The Congressional bill also reduces the income level under which a student will be eligible to receive the maximum Pell Grant amount, from $30,000 to $23,000, and it eliminates a six-month grade period on federal student loan payments.

Congress’s tightening of Pell Grant eligibility comes a month after federal budget numbers showed that Pell Grants had been slightly overfunded for the fiscal 2012 year.

This proved a marked difference from recent years, when lawmakersknowingly underfunded the program, throwing fuel on the Pell Grant funding fire,” according to the New America Foundation’s Higher Ed Watch, which tracks federal education policies.

Jason Delisle, director of NAF’s Federal Education Budget Project, wrote in a Dec. 6 blog post that in 2010 and 2011, Congress funded Pell Grants according to early Congressional Budget Office (CBO) estimates that were well below the necessary amount.

Congress must abide by the early CBO estimate for non-entitlement programs like Pell Grants, Delisle wrote, allowing lawmakers to keep funding as low as possible.

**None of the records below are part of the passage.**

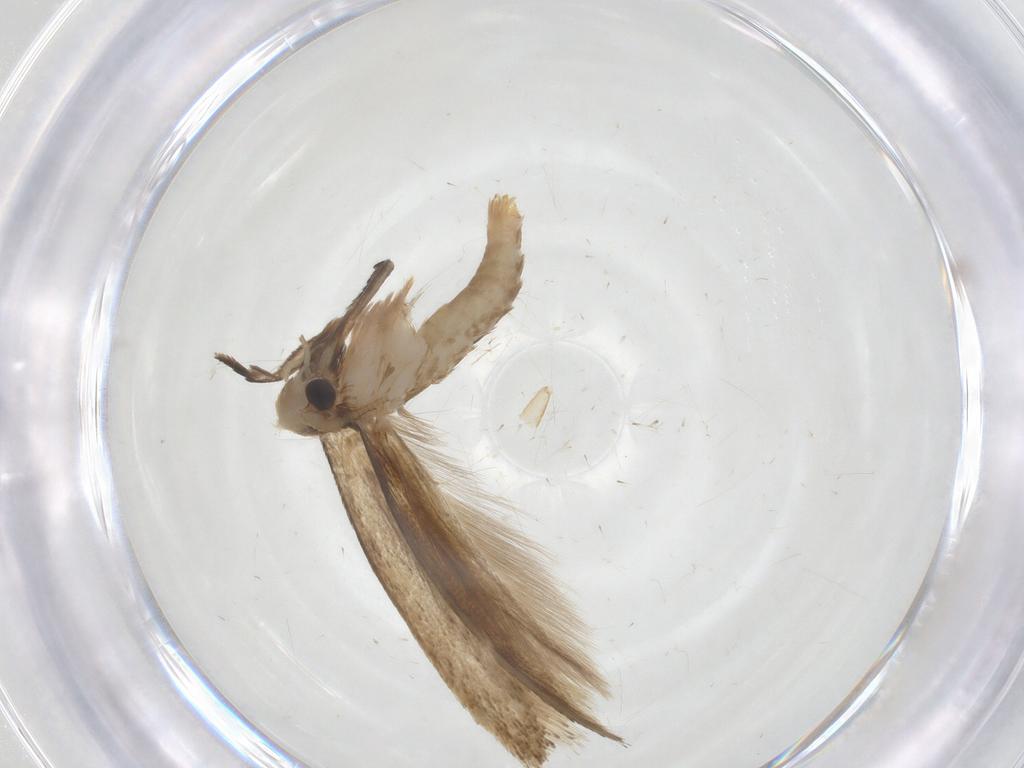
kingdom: Animalia
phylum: Arthropoda
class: Insecta
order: Lepidoptera
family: Tineidae
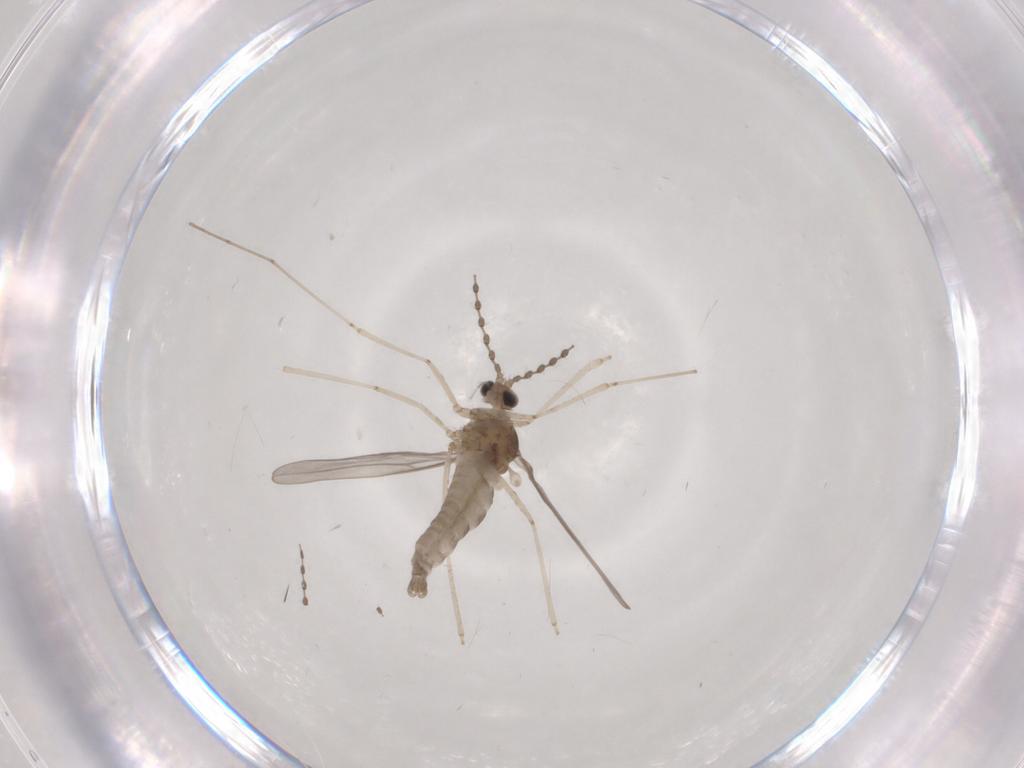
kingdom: Animalia
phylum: Arthropoda
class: Insecta
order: Diptera
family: Cecidomyiidae
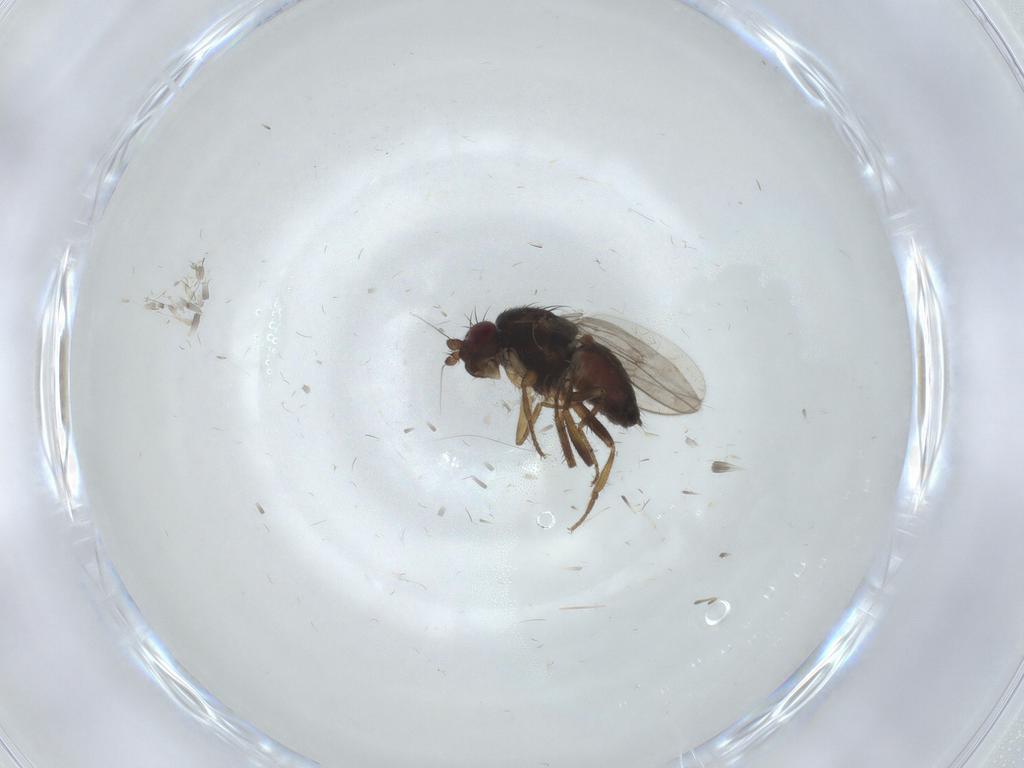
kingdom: Animalia
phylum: Arthropoda
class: Insecta
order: Diptera
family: Sphaeroceridae
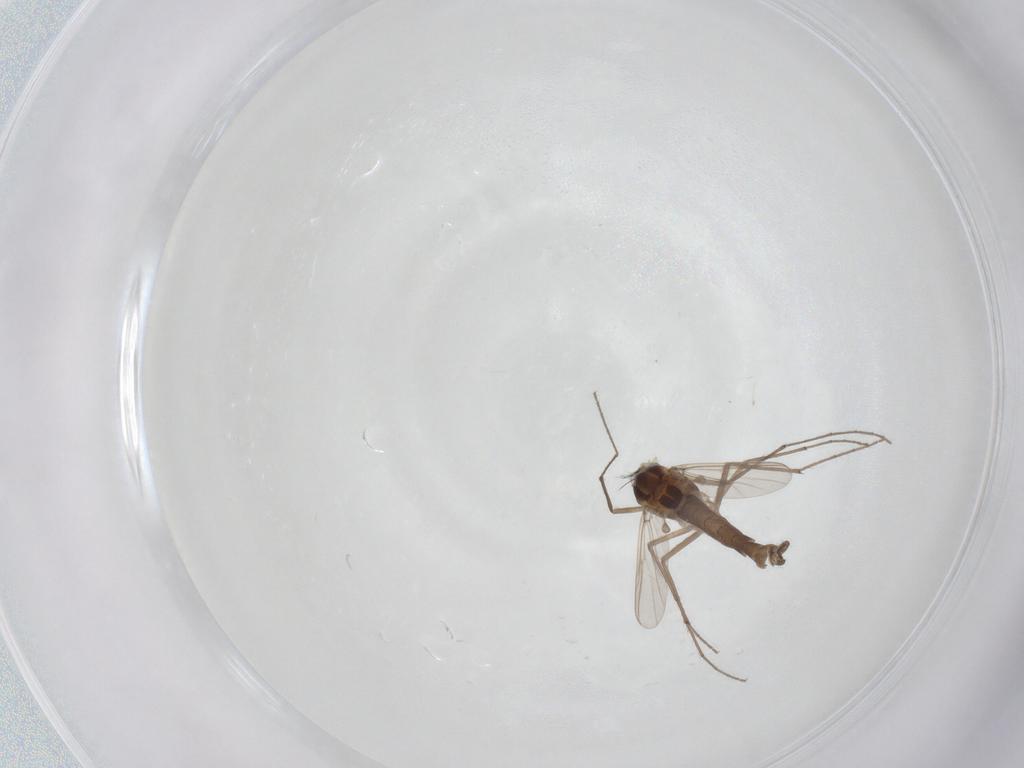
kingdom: Animalia
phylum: Arthropoda
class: Insecta
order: Diptera
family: Chironomidae
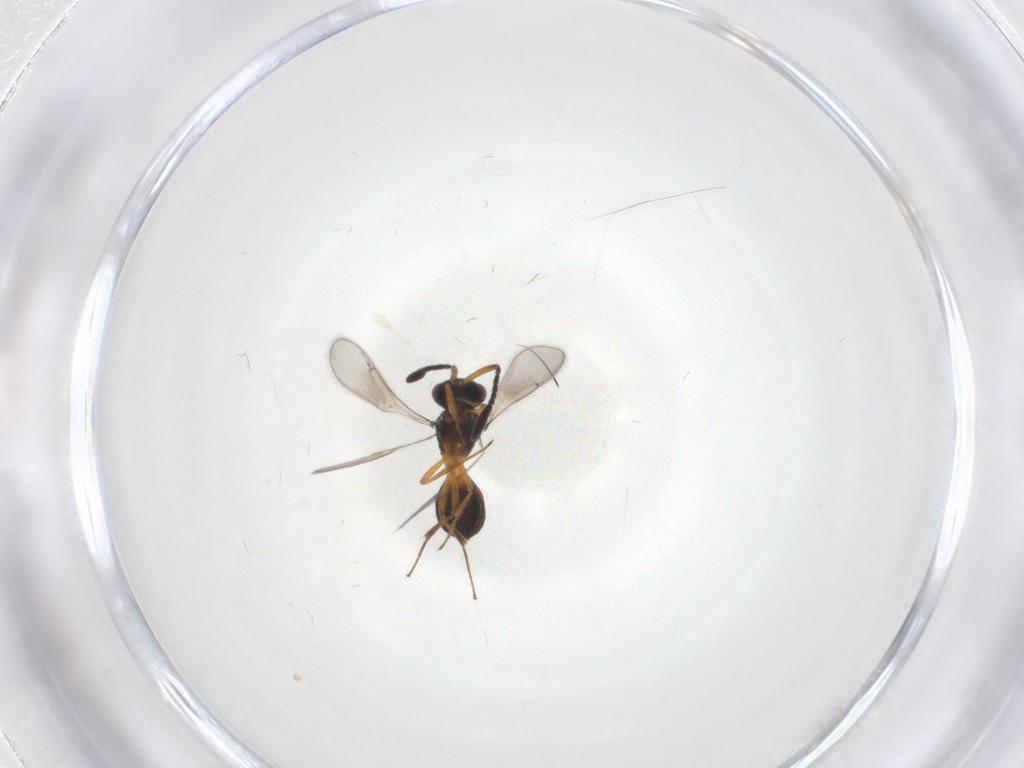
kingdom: Animalia
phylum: Arthropoda
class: Insecta
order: Hymenoptera
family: Scelionidae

“But knowingly underfunding Pell Grants has helped to fuel the crisis-like atmosphere that surrounds the program’s annual appropriation,” he wrote.

In the final months of 2011, it was clear that the Pell program would have surplus funds for upcoming fiscal years.

Delisle, two weeks before Pell Grants saw drastic changes in Congress, called the overfunding a “rare bit of good news for Pell Grants indeed.”

Pell Grants have run a surplus more times than the program ran a deficit since the early-1990s, according to The Institute for College Access and Success (TICAS).

Pauline Abernathy, TICAS vice president, said cutting off Pell Grant funding for students who have taken college courses for six years will interrupt thousands of degree tracks without warning.

The new six-year limit doesn’t include provisions for students who have needed non-credit bearing remedial classes before they qualify for courses worth credit, Abernathy said.

“An immediate retroactive time limit is like changing the rules in the middle of a game—and then scoring the entire game based on the new rules,” she said. “After years of studies, students who are depending on Pell Grants to cross the finish line will suddenly be sidelined.”